En la periferia se recibe doble castigo: de las instituciones de nuestro país y de la delincuencia que los rodea. Por cierto, esto no es nuevo, pero este doble castigo se ha visto exacerbado con las manifestaciones. La indignación que espeta al país por los abusos institucionales es una indignación que formó a los pobres de nuestro país.
Pero además de esta indignación, la periferia sufre la indignación de que droguen a tus hijos, y les roben, y tener que salir con cuchillos a tomar la micro para tu trabajo, porque claro, aún es de noche, y te tienes que defender. Ahora, esta vida indigna se ha hecho más indigna. Las instituciones abusan a destajo, al igual que los narcos y delincuentes.

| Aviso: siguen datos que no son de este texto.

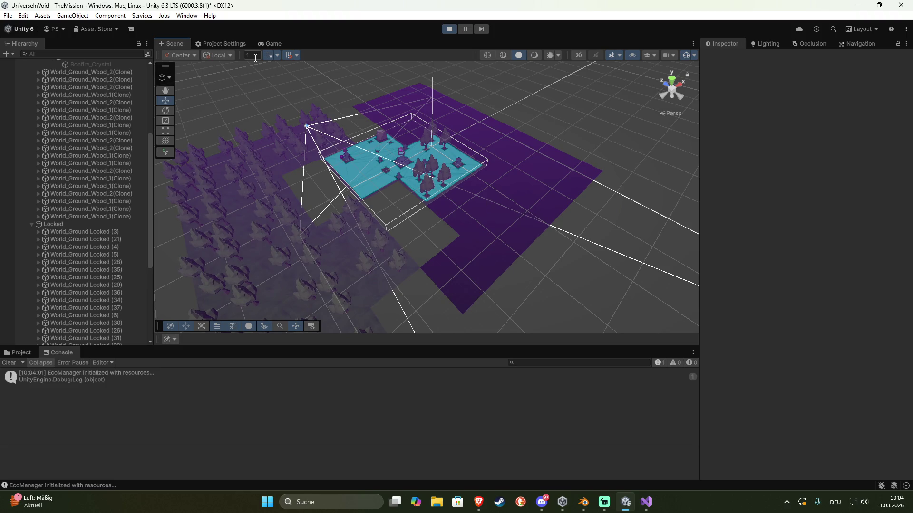
{"action": "left_click", "coordinate": [224, 44]}
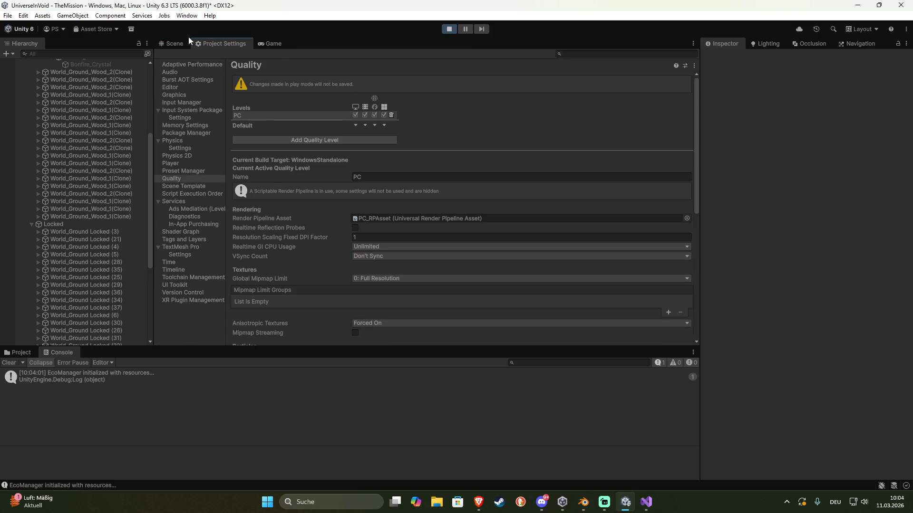
{"action": "left_click", "coordinate": [172, 40]}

Si bien se pueden entender como necesarios ciertos actos de violencia inicial con una institucionalidad tan poco representativa, lo que está ocurriendo ahora no cumple ninguna función a la, que no quepa dudas, legítima y necesaria manifestación. Cumple función al crimen, y una mejor función al crimen organizado.
Frente a esto, la izquierda ha planteado una falsa dicotomía: la violencia institucional ha sido peor, o más larga, que la de las calles. Aunque evidentemente no son comparables, ambas pueden y deben ser condenables. Se puede entender que aquellos jóvenes de Providencia o Ñuñoa enaltezcan a los capuchas: en su mundo, jamás se vive lo que se vive en la periferia. Ellos no viven las consecuencias de lo que enaltecen. Pero que nuestros representantes sean tibios en condenar los actos de violencia, jugando a un falso empate, nos muestra o el grado de desconexión en el que viven, o estupidez, o cobardía, que por supuesto, no se entiende, ni se justifica, ni se tolera.
Peor aún, la izquierda privilegiada, que por lo mismo tiene voz fuerte y clara, grita y enarbola banderas y deberes para con el resto de la población con un ímpetu que hace patente su clase social. ¡Y cuidado con estar en desacuerdo con estos jefes de izquierda! Puesto que el ostracismo es una alternativa a mano, similar a la desvinculación laboral que ejercen nuestros jefes.
La laxitud de la izquierda posterga aún más a la periferia. Indigna aún más, aunque ya sea difícil estarlo. Garantiza una vida indigna.